Sewing: The basic stitches

Sewing has been around for over 20,000 years. Archaeologists have discovered needles constructed from bone from as far back as the ice age. It is believed they were used to sew together skins and furs to make clothing.

For someone wanting to pick it up as a new hobby it may seem a bit overwhelming, especially with some of the vocabulary such as bobbins, bias binding and over-locking.

Here are the basic stitches you need to know, thanks to Rachel Hodgson, professional costume and dressmaker…

Running stitch (Straight stitch):

This is the simplest stitch. The thread and needle come in and out of the fabric in short and even intervals. Perfect for tacking up edges or stitching two pieces of fabric together.
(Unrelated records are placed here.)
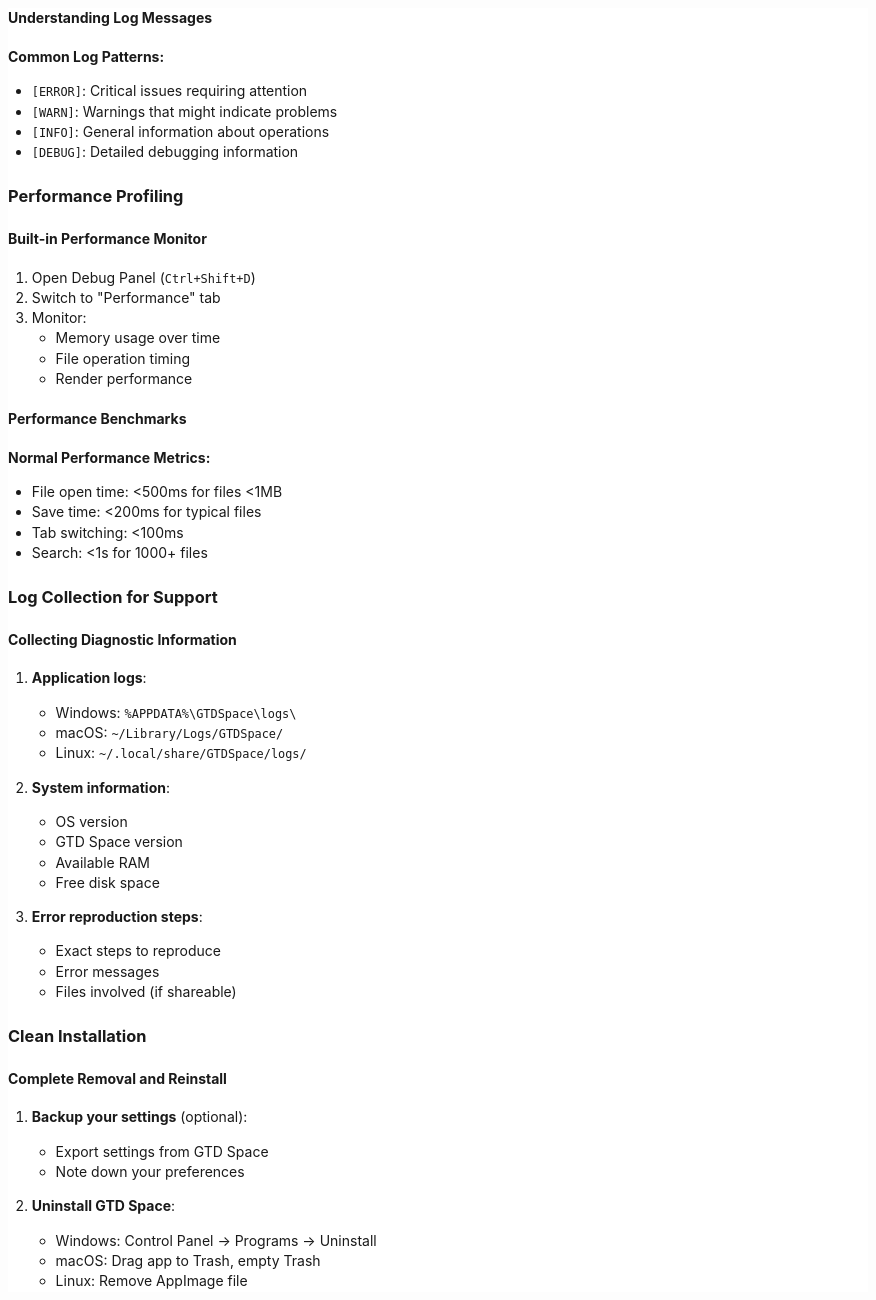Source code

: #### Understanding Log Messages
**Common Log Patterns:**
- `[ERROR]`: Critical issues requiring attention
- `[WARN]`: Warnings that might indicate problems
- `[INFO]`: General information about operations
- `[DEBUG]`: Detailed debugging information

### Performance Profiling

#### Built-in Performance Monitor
1. Open Debug Panel (`Ctrl+Shift+D`)
2. Switch to "Performance" tab
3. Monitor:
   - Memory usage over time
   - File operation timing
   - Render performance

#### Performance Benchmarks
**Normal Performance Metrics:**
- File open time: <500ms for files <1MB
- Save time: <200ms for typical files
- Tab switching: <100ms
- Search: <1s for 1000+ files

### Log Collection for Support

#### Collecting Diagnostic Information
1. **Application logs**:
   - Windows: `%APPDATA%\GTDSpace\logs\`
   - macOS: `~/Library/Logs/GTDSpace/`
   - Linux: `~/.local/share/GTDSpace/logs/`

2. **System information**:
   - OS version
   - GTD Space version
   - Available RAM
   - Free disk space

3. **Error reproduction steps**:
   - Exact steps to reproduce
   - Error messages
   - Files involved (if shareable)

### Clean Installation

#### Complete Removal and Reinstall
1. **Backup your settings** (optional):
   - Export settings from GTD Space
   - Note down your preferences

2. **Uninstall GTD Space**:
   - Windows: Control Panel → Programs → Uninstall
   - macOS: Drag app to Trash, empty Trash
   - Linux: Remove AppImage file

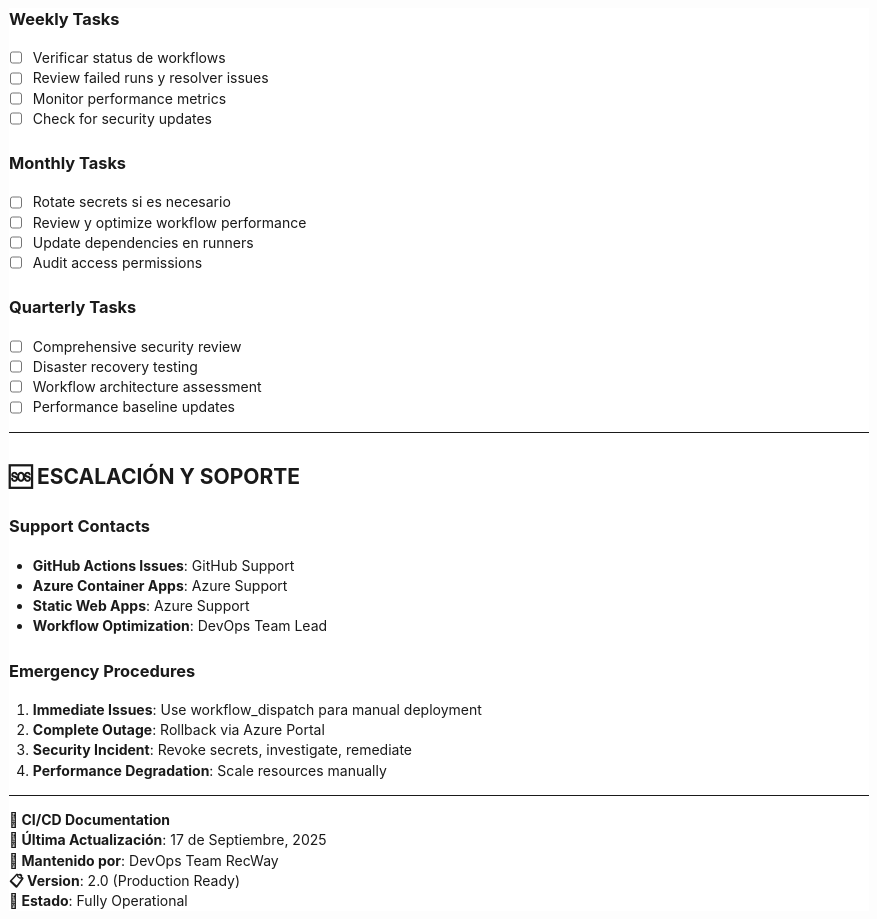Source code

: ### Weekly Tasks
- [ ] Verificar status de workflows
- [ ] Review failed runs y resolver issues
- [ ] Monitor performance metrics
- [ ] Check for security updates

### Monthly Tasks
- [ ] Rotate secrets si es necesario
- [ ] Review y optimize workflow performance
- [ ] Update dependencies en runners
- [ ] Audit access permissions

### Quarterly Tasks
- [ ] Comprehensive security review
- [ ] Disaster recovery testing
- [ ] Workflow architecture assessment
- [ ] Performance baseline updates

---

## 🆘 ESCALACIÓN Y SOPORTE

### Support Contacts
- **GitHub Actions Issues**: GitHub Support
- **Azure Container Apps**: Azure Support
- **Static Web Apps**: Azure Support
- **Workflow Optimization**: DevOps Team Lead

### Emergency Procedures
1. **Immediate Issues**: Use workflow_dispatch para manual deployment
2. **Complete Outage**: Rollback via Azure Portal
3. **Security Incident**: Revoke secrets, investigate, remediate
4. **Performance Degradation**: Scale resources manually

---

**🔄 CI/CD Documentation**  
**📅 Última Actualización**: 17 de Septiembre, 2025  
**🔧 Mantenido por**: DevOps Team RecWay  
**📋 Version**: 2.0 (Production Ready)  
**🚀 Estado**: Fully Operational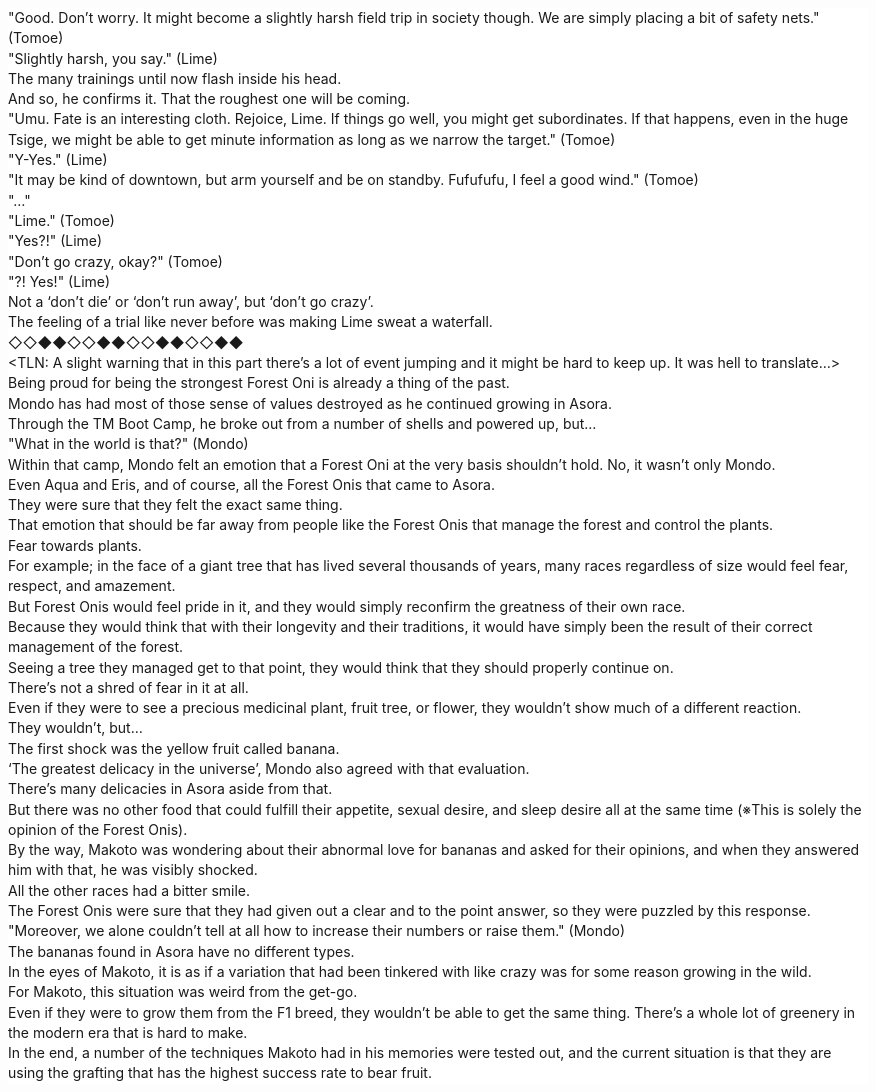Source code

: "Good. Don’t worry. It might become a slightly harsh field trip in society though. We are simply placing a bit of safety nets." (Tomoe)<br/>
"Slightly harsh, you say." (Lime)<br/>
The many trainings until now flash inside his head.<br/>
And so, he confirms it. That the roughest one will be coming.<br/>
"Umu. Fate is an interesting cloth. Rejoice, Lime. If things go well, you might get subordinates. If that happens, even in the huge Tsige, we might be able to get minute information as long as we narrow the target." (Tomoe)<br/>
"Y-Yes." (Lime)<br/>
"It may be kind of downtown, but arm yourself and be on standby. Fufufufu, I feel a good wind." (Tomoe)<br/>
"…"<br/>
"Lime." (Tomoe)<br/>
"Yes?!" (Lime)<br/>
"Don’t go crazy, okay?" (Tomoe)<br/>
"?! Yes!" (Lime)<br/>
Not a ‘don’t die’ or ‘don’t run away’, but ‘don’t go crazy’.<br/>
The feeling of a trial like never before was making Lime sweat a waterfall.<br/>
◇◇◆◆◇◇◆◆◇◇◆◆◇◇◆◆<br/>
<TLN: A slight warning that in this part there’s a lot of event jumping and it might be hard to keep up. It was hell to translate…><br/>
Being proud for being the strongest Forest Oni is already a thing of the past.<br/>
Mondo has had most of those sense of values destroyed as he continued growing in Asora.<br/>
Through the TM Boot Camp, he broke out from a number of shells and powered up, but…<br/>
"What in the world is that?" (Mondo)<br/>
Within that camp, Mondo felt an emotion that a Forest Oni at the very basis shouldn’t hold. No, it wasn’t only Mondo.<br/>
Even Aqua and Eris, and of course, all the Forest Onis that came to Asora. <br/>
They were sure that they felt the exact same thing.<br/>
That emotion that should be far away from people like the Forest Onis that manage the forest and control the plants.<br/>
Fear towards plants. <br/>
For example; in the face of a giant tree that has lived several thousands of years, many races regardless of size would feel fear, respect, and amazement.<br/>
But Forest Onis would feel pride in it, and they would simply reconfirm the greatness of their own race.<br/>
Because they would think that with their longevity and their traditions, it would have simply been the result of their correct management of the forest.<br/>
Seeing a tree they managed get to that point, they would think that they should properly continue on.<br/>
There’s not a shred of fear in it at all.<br/>
Even if they were to see a precious medicinal plant, fruit tree, or flower, they wouldn’t show much of a different reaction.<br/>
They wouldn’t, but…<br/>
The first shock was the yellow fruit called banana. <br/>
‘The greatest delicacy in the universe’, Mondo also agreed with that evaluation.<br/>
There’s many delicacies in Asora aside from that. <br/>
But there was no other food that could fulfill their appetite, sexual desire, and sleep desire all at the same time (※This is solely the opinion of the Forest Onis).<br/>
By the way, Makoto was wondering about their abnormal love for bananas and asked for their opinions, and when they answered him with that, he was visibly shocked.<br/>
All the other races had a bitter smile.<br/>
The Forest Onis were sure that they had given out a clear and to the point answer, so they were puzzled by this response.<br/>
"Moreover, we alone couldn’t tell at all how to increase their numbers or raise them." (Mondo)<br/>
The bananas found in Asora have no different types.<br/>
In the eyes of Makoto, it is as if a variation that had been tinkered with like crazy was for some reason growing in the wild.<br/>
For Makoto, this situation was weird from the get-go.<br/>
Even if they were to grow them from the F1 breed, they wouldn’t be able to get the same thing. There’s a whole lot of greenery in the modern era that is hard to make.<br/>
In the end, a number of the techniques Makoto had in his memories were tested out, and the current situation is that they are using the grafting that has the highest success rate to bear fruit. <br/>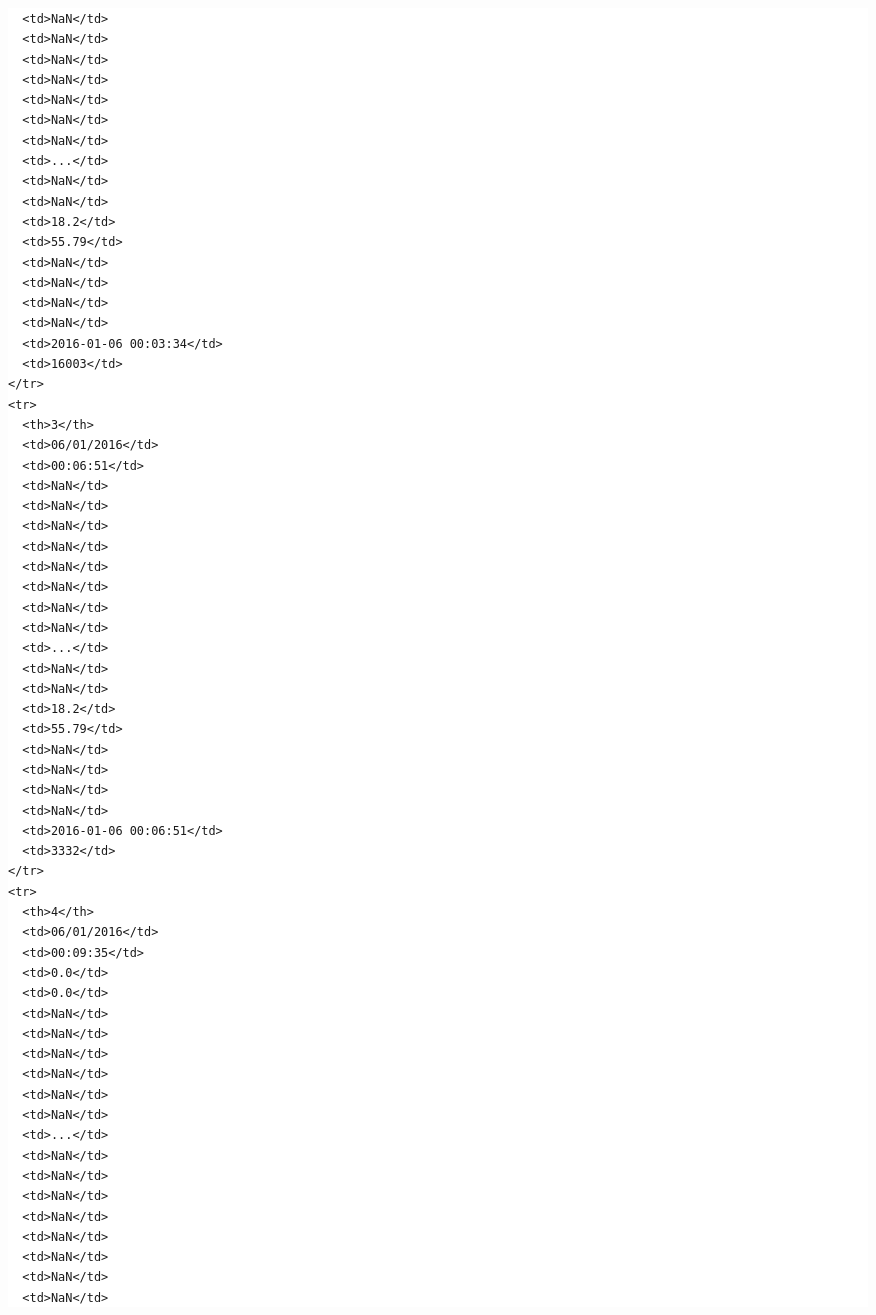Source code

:       <td>NaN</td>
      <td>NaN</td>
      <td>NaN</td>
      <td>NaN</td>
      <td>NaN</td>
      <td>NaN</td>
      <td>NaN</td>
      <td>...</td>
      <td>NaN</td>
      <td>NaN</td>
      <td>18.2</td>
      <td>55.79</td>
      <td>NaN</td>
      <td>NaN</td>
      <td>NaN</td>
      <td>NaN</td>
      <td>2016-01-06 00:03:34</td>
      <td>16003</td>
    </tr>
    <tr>
      <th>3</th>
      <td>06/01/2016</td>
      <td>00:06:51</td>
      <td>NaN</td>
      <td>NaN</td>
      <td>NaN</td>
      <td>NaN</td>
      <td>NaN</td>
      <td>NaN</td>
      <td>NaN</td>
      <td>NaN</td>
      <td>...</td>
      <td>NaN</td>
      <td>NaN</td>
      <td>18.2</td>
      <td>55.79</td>
      <td>NaN</td>
      <td>NaN</td>
      <td>NaN</td>
      <td>NaN</td>
      <td>2016-01-06 00:06:51</td>
      <td>3332</td>
    </tr>
    <tr>
      <th>4</th>
      <td>06/01/2016</td>
      <td>00:09:35</td>
      <td>0.0</td>
      <td>0.0</td>
      <td>NaN</td>
      <td>NaN</td>
      <td>NaN</td>
      <td>NaN</td>
      <td>NaN</td>
      <td>NaN</td>
      <td>...</td>
      <td>NaN</td>
      <td>NaN</td>
      <td>NaN</td>
      <td>NaN</td>
      <td>NaN</td>
      <td>NaN</td>
      <td>NaN</td>
      <td>NaN</td>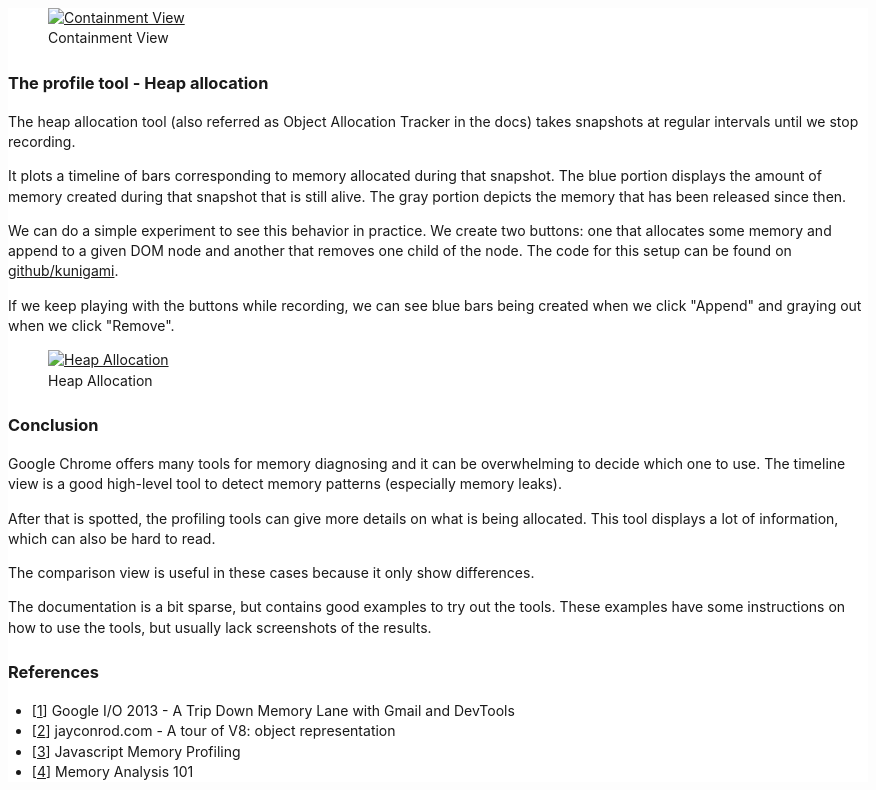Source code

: <figure class="center_children">
    <a href="https://kunigami.files.wordpress.com/2016/03/screen-shot-2015-06-07-at-11-18-25-am.png"><img src="{{site.url}}/resources/blog/2015-06-07-notes-on-javascript-memory-profiling-in-google-chrome/2016_03_screen-shot-2015-06-07-at-11-18-25-am.png" alt="Containment View" /></a>
    <figcaption> Containment View</figcaption>
</figure>

### The profile tool - Heap allocation

The heap allocation tool (also referred as Object Allocation Tracker in the docs) takes snapshots at regular intervals until we stop recording.

It plots a timeline of bars corresponding to memory allocated during that snapshot. The blue portion displays the amount of memory created during that snapshot that is still alive. The gray portion depicts the memory that has been released since then.

We can do a simple experiment to see this behavior in practice. We create two buttons: one that allocates some memory and append to a given DOM node and another that removes one child of the node. The code for this setup can be found on [github/kunigami](https://github.com/kunigami/blog-examples/blob/master/2015-06-07-js-memory).

If we keep playing with the buttons while recording, we can see blue bars being created when we click "Append" and graying out when we click "Remove".

<figure class="center_children">
    <a href="https://kunigami.files.wordpress.com/2016/03/heap_allocation.png"><img src="{{site.url}}/resources/blog/2015-06-07-notes-on-javascript-memory-profiling-in-google-chrome/2016_03_heap_allocation.png" alt="Heap Allocation" /></a>
    <figcaption> Heap Allocation</figcaption>
</figure>

### Conclusion

Google Chrome offers many tools for memory diagnosing and it can be overwhelming to decide which one to use. The timeline view is a good high-level tool to detect memory patterns (especially memory leaks).

After that is spotted, the profiling tools can give more details on what is being allocated. This tool displays a lot of information, which can also be hard to read.

The comparison view is useful in these cases because it only show differences.

The documentation is a bit sparse, but contains good examples to try out the tools. These examples have some instructions on how to use the tools, but usually lack screenshots of the results.

### References

* [[1](https://www.youtube.com/watch?v=x9Jlu_h_Lyw)] Google I/O 2013 - A Trip Down Memory Lane with Gmail and DevTools
* [[2](http://jayconrod.com/posts/52/a-tour-of-v8-object-representation)] jayconrod.com - A tour of V8: object representation
* [[3](https://developer.chrome.com/devtools/docs/javascript-memory-profiling)] Javascript Memory Profiling
* [[4](https://developer.chrome.com/devtools/docs/memory-analysis-101)] Memory Analysis 101
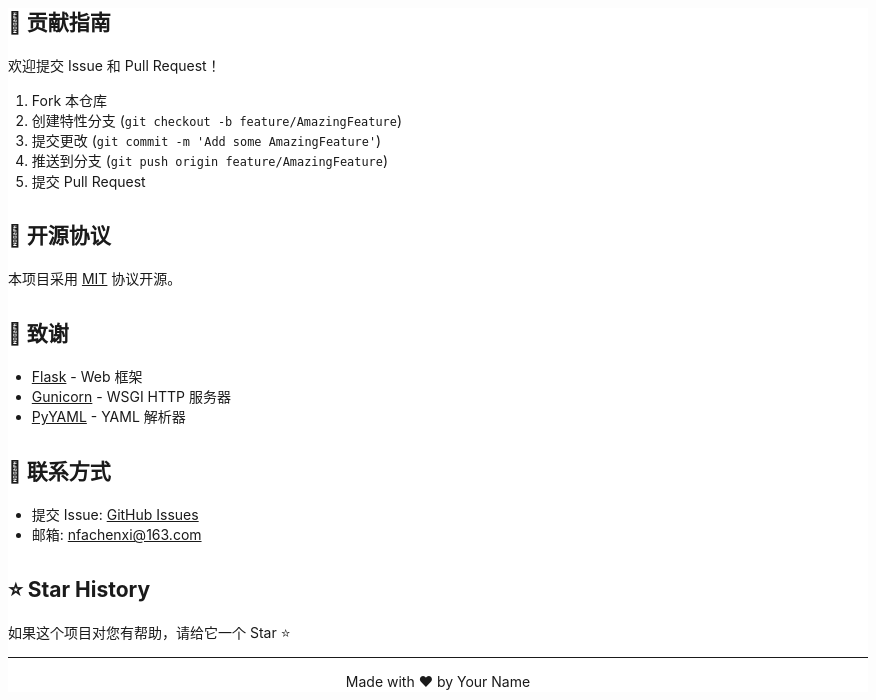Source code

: ## 🤝 贡献指南

欢迎提交 Issue 和 Pull Request！

1. Fork 本仓库
2. 创建特性分支 (`git checkout -b feature/AmazingFeature`)
3. 提交更改 (`git commit -m 'Add some AmazingFeature'`)
4. 推送到分支 (`git push origin feature/AmazingFeature`)
5. 提交 Pull Request

## 📄 开源协议

本项目采用 [MIT](LICENSE) 协议开源。

## 🙏 致谢

- [Flask](https://flask.palletsprojects.com/) - Web 框架
- [Gunicorn](https://gunicorn.org/) - WSGI HTTP 服务器
- [PyYAML](https://pyyaml.org/) - YAML 解析器

## 📮 联系方式

- 提交 Issue: [GitHub Issues](https://github.com/nfachenxi/doc-notify/issues)
- 邮箱: nfachenxi@163.com

## ⭐ Star History

如果这个项目对您有帮助，请给它一个 Star ⭐

---

<div align="center">
Made with ❤️ by Your Name
</div>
running stitch - how to sew

Back stitch:

This is a good strong stitch if you don’t have access to a sewing machine. These stitches are made backward to the general direction of the sewing. The needle is brought up from the wrong side and drawn through, leaving a small gap, then inserted back where the last stitch ended. Back stitching is the strongest stitch for attaching two pieces of fabric together in hand sewing. It is also commonly used for embroidery as its perfect for outlining shapes and letters.

Stab stitch:

Stab stitching is used on thicker materials when other stitches may not be possible. In stab stitching, you pull the needle and thread through every single time. You may not need to do this for other stitches. The thread and needle come up out of the fabric and then back down through the same hole to create a much thicker hold. Stab stitching is used in upholstery and soft furnishings. This is because it can go through many layers and can be easily hidden to the naked eye.


Herringboning is used to secure hems or fabrics that are too thick to double turn. The stitches work backwards to the direction of the sewing and alternate between the hem and the material it’s being secured to.


A whip stitch is when the needle is passed in and out of the fabric in a series of even, circular stitches that form around the edge of a fabric.